→ **Data below**

------------

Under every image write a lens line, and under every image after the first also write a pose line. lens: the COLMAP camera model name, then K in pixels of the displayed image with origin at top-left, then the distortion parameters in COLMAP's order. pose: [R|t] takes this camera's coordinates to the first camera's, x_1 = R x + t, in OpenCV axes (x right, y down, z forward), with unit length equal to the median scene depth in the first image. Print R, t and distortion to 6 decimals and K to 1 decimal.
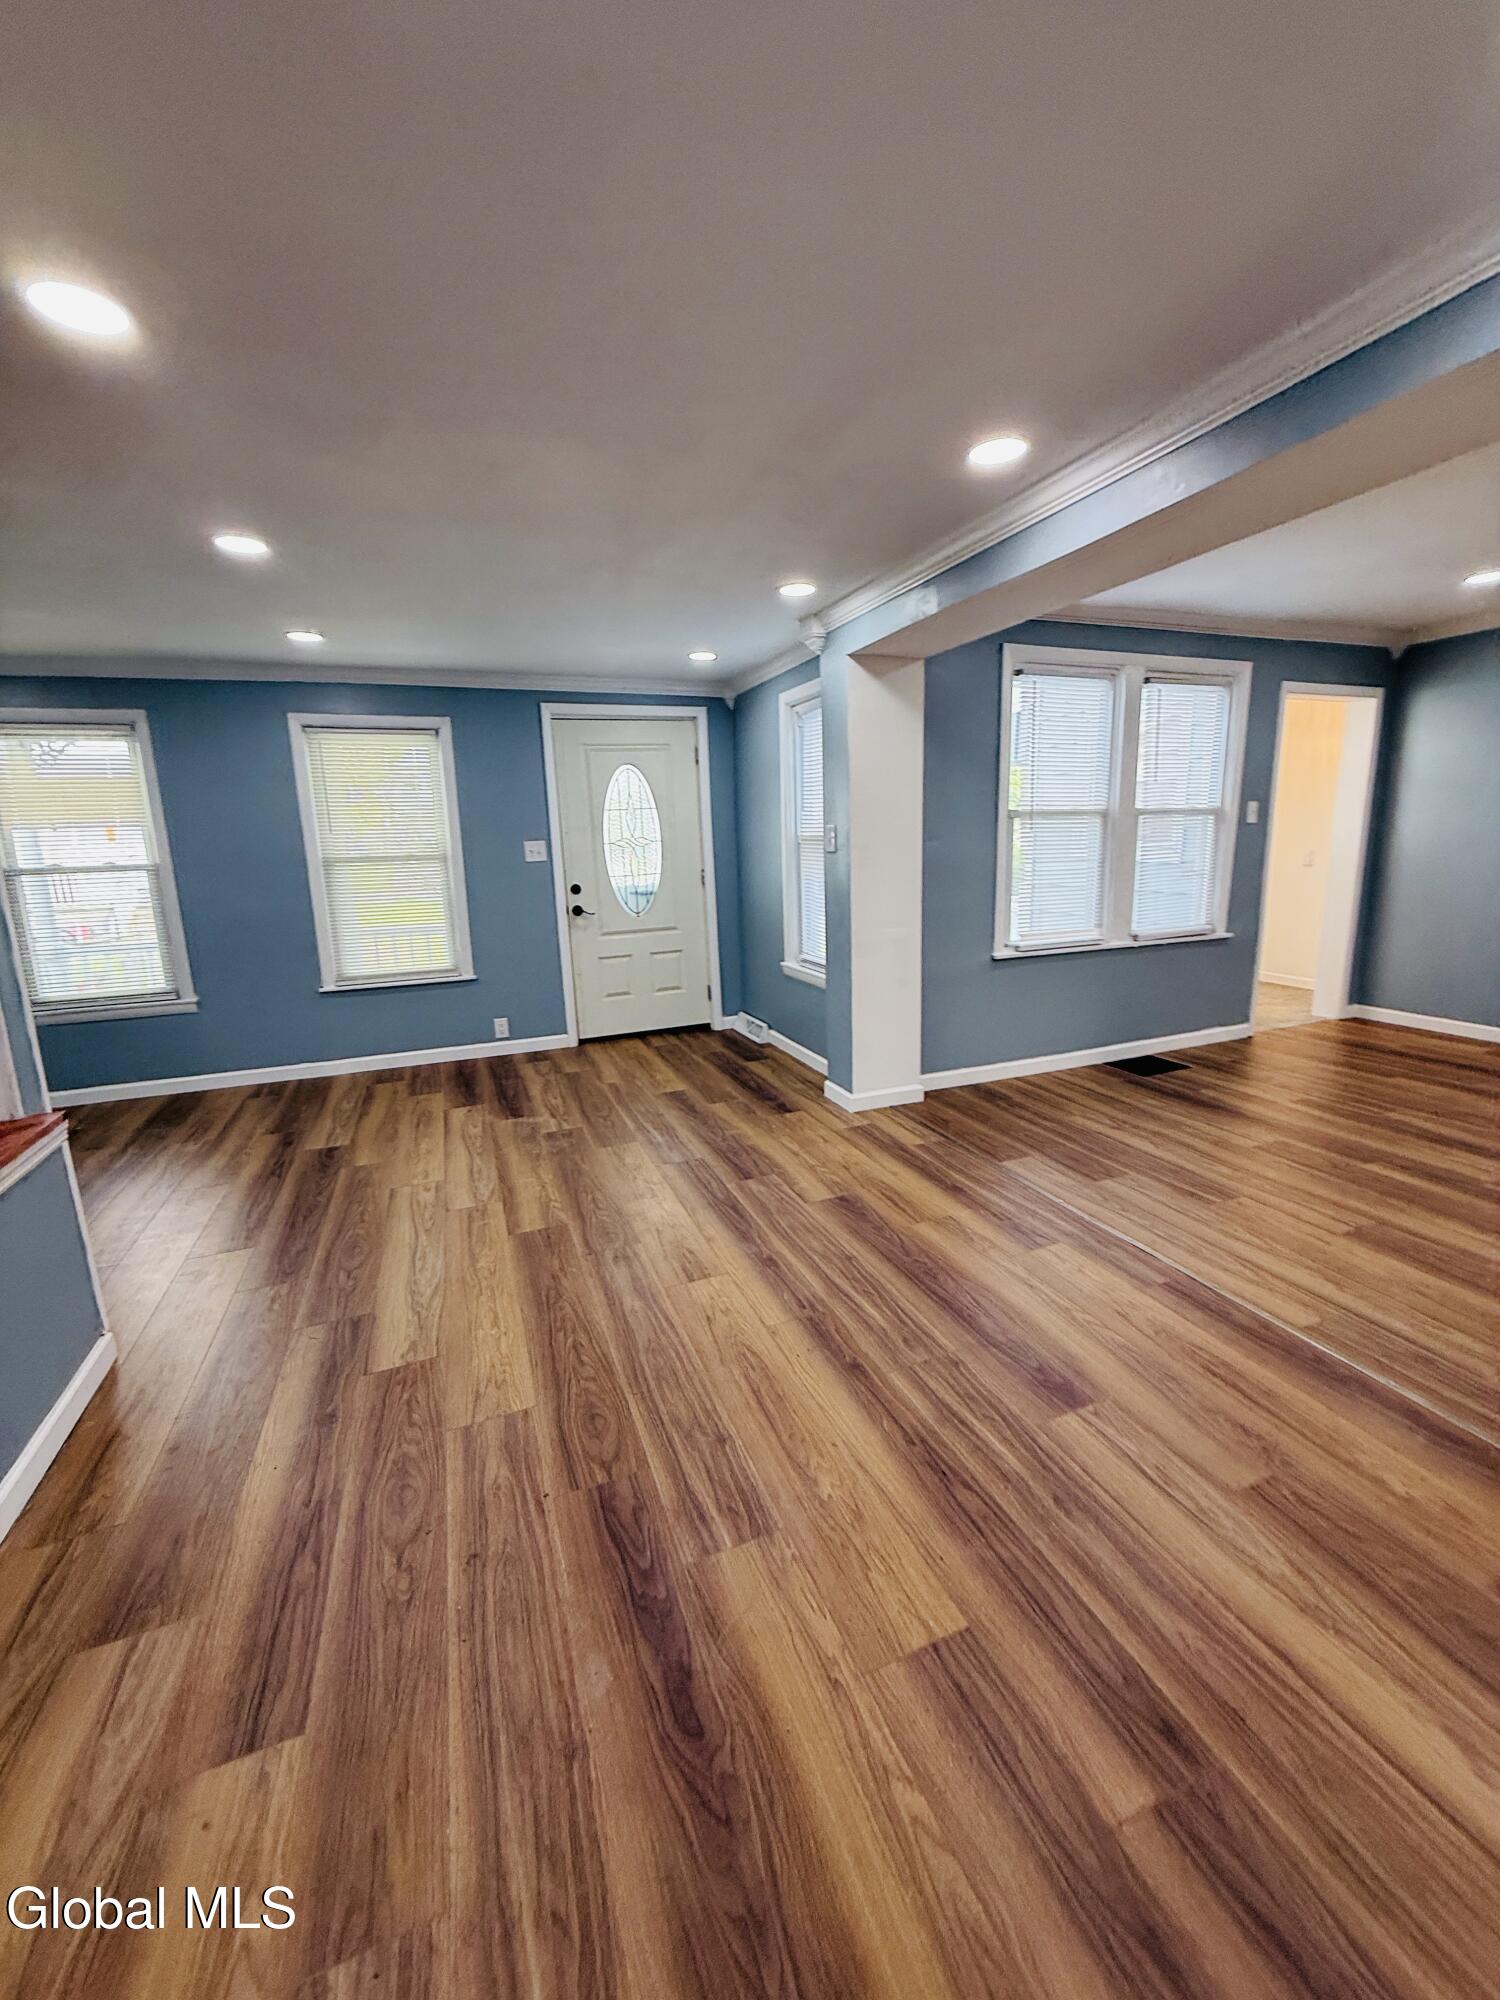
lens RADIAL K [[796.2, 0, 752.8], [0, 796.2, 997.6], [0, 0, 1]] dist [0.001883, 0.000436]
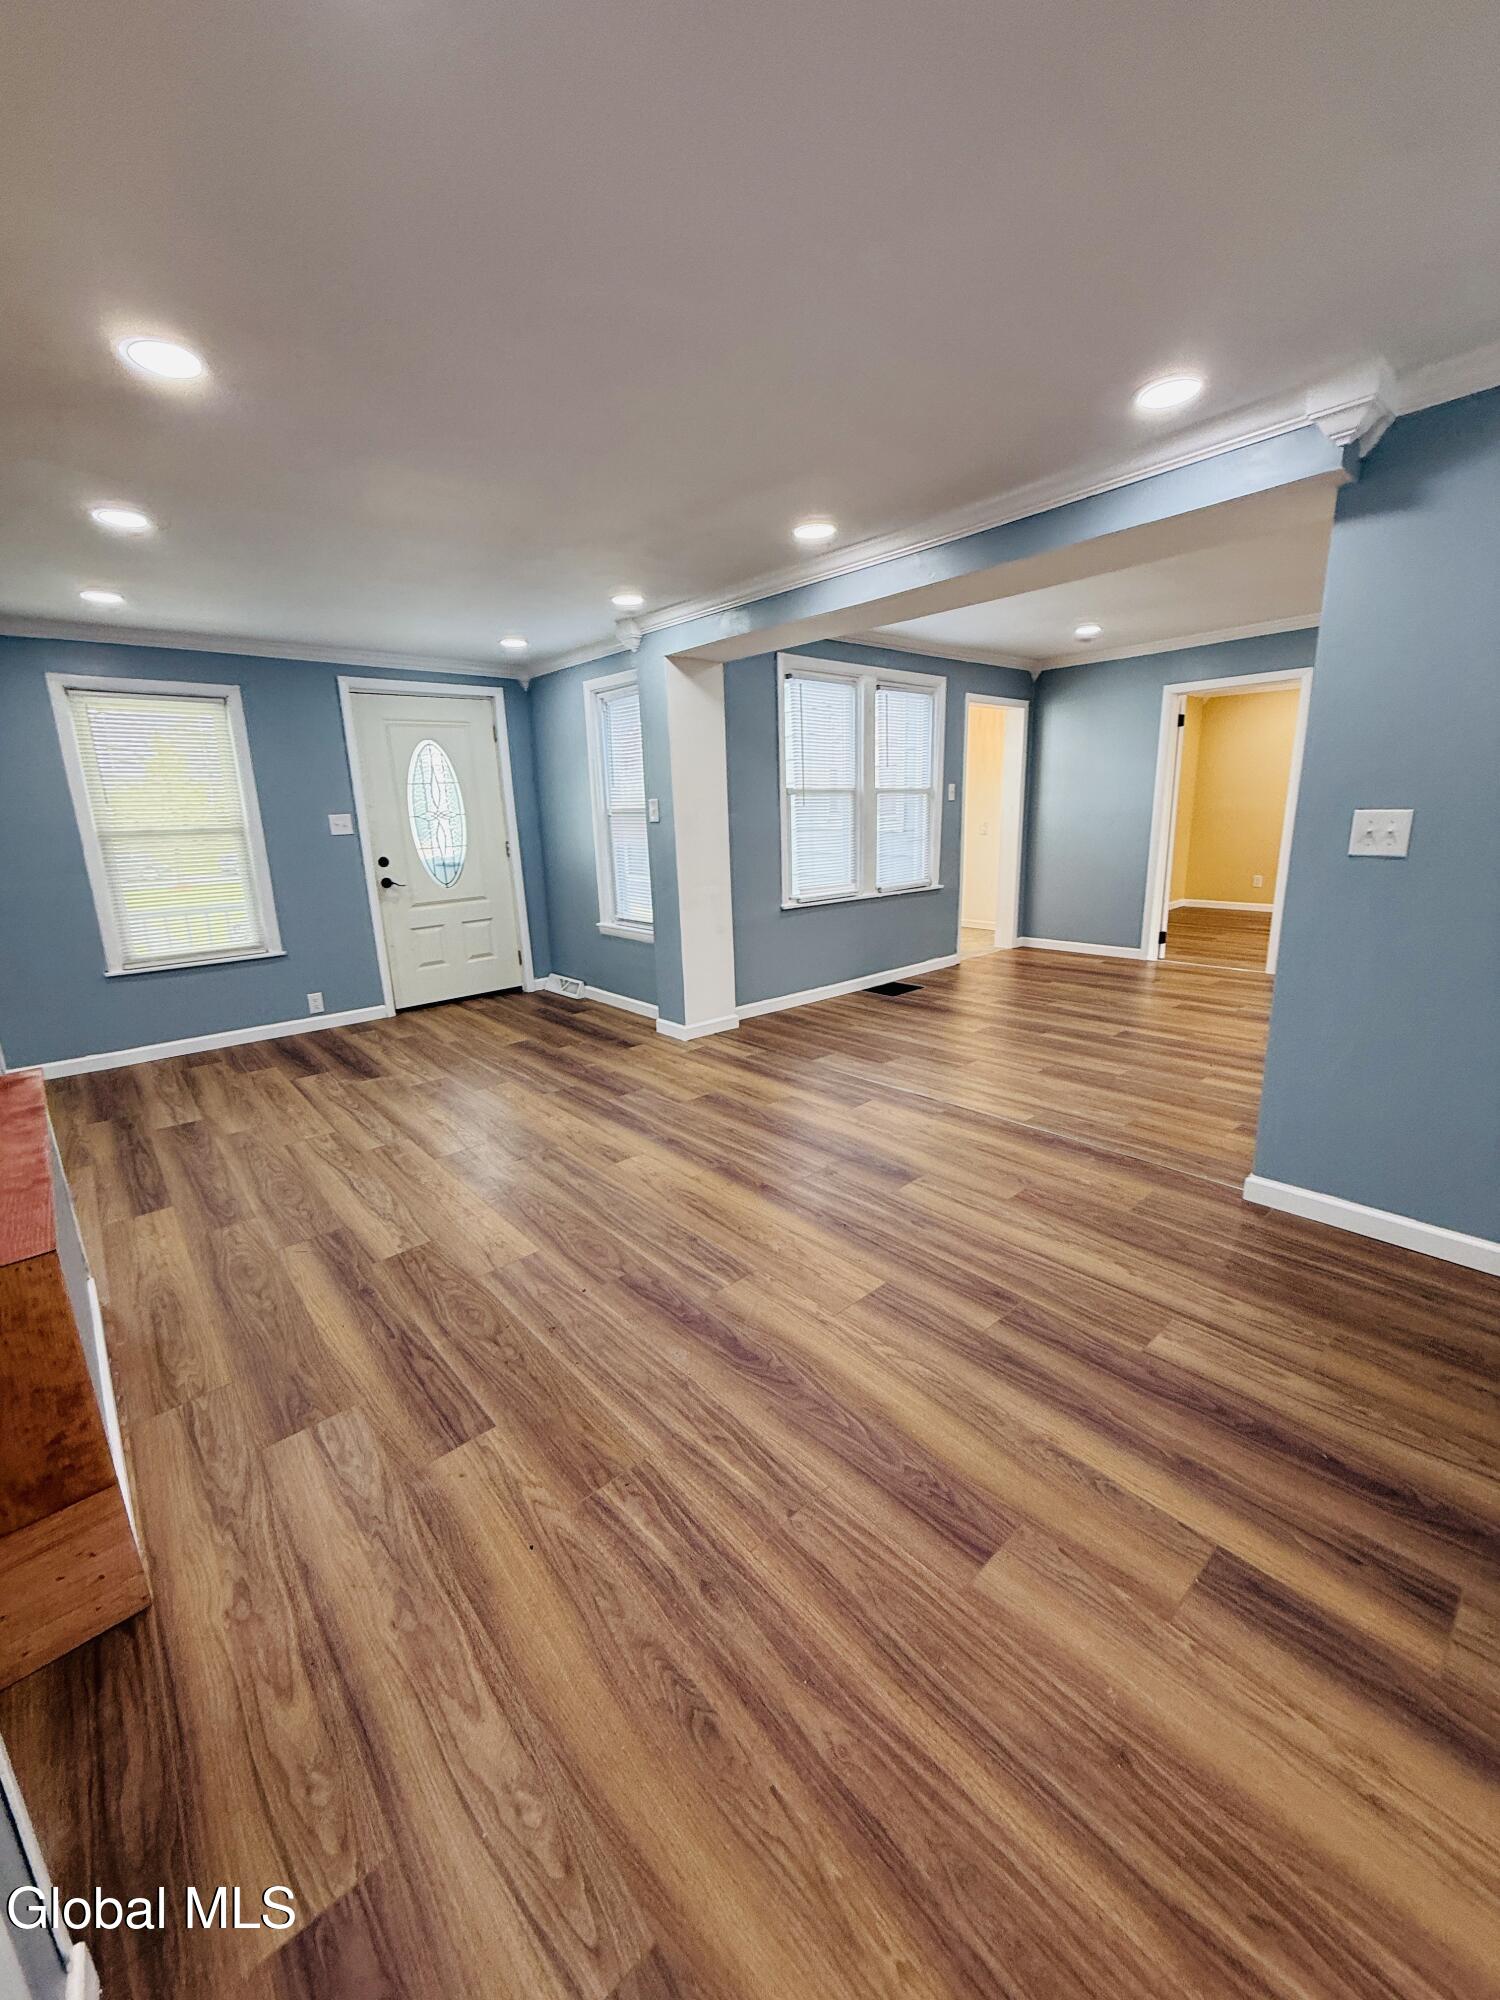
lens RADIAL K [[796.2, 0, 750.0], [0, 796.2, 1001.4], [0, 0, 1]] dist [0.001883, 0.000436]
pose [[0.940456, -0.078375, 0.330755, -0.162599], [0.067920, 0.996761, 0.043069, 0.036812], [-0.333059, -0.018039, 0.942733, -0.149525]]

------------

Restate the listing above word for word, and skip the pictures.

→ **Response to the task**
Under every image write a lens line, and under every image after the first also write a pose line. lens: the COLMAP camera model name, then K in pixels of the displayed image with origin at top-left, then the distortion parameters in COLMAP's order. pose: [R|t] takes this camera's coordinates to the first camera's, x_1 = R x + t, in OpenCV axes (x right, y down, z forward), with unit length equal to the median scene depth in the first image. Print R, t and distortion to 6 decimals and K to 1 decimal.
lens RADIAL K [[796.2, 0, 752.8], [0, 796.2, 997.6], [0, 0, 1]] dist [0.001883, 0.000436]
lens RADIAL K [[796.2, 0, 750.0], [0, 796.2, 1001.4], [0, 0, 1]] dist [0.001883, 0.000436]
pose [[0.940456, -0.078375, 0.330755, -0.162599], [0.067920, 0.996761, 0.043069, 0.036812], [-0.333059, -0.018039, 0.942733, -0.149525]]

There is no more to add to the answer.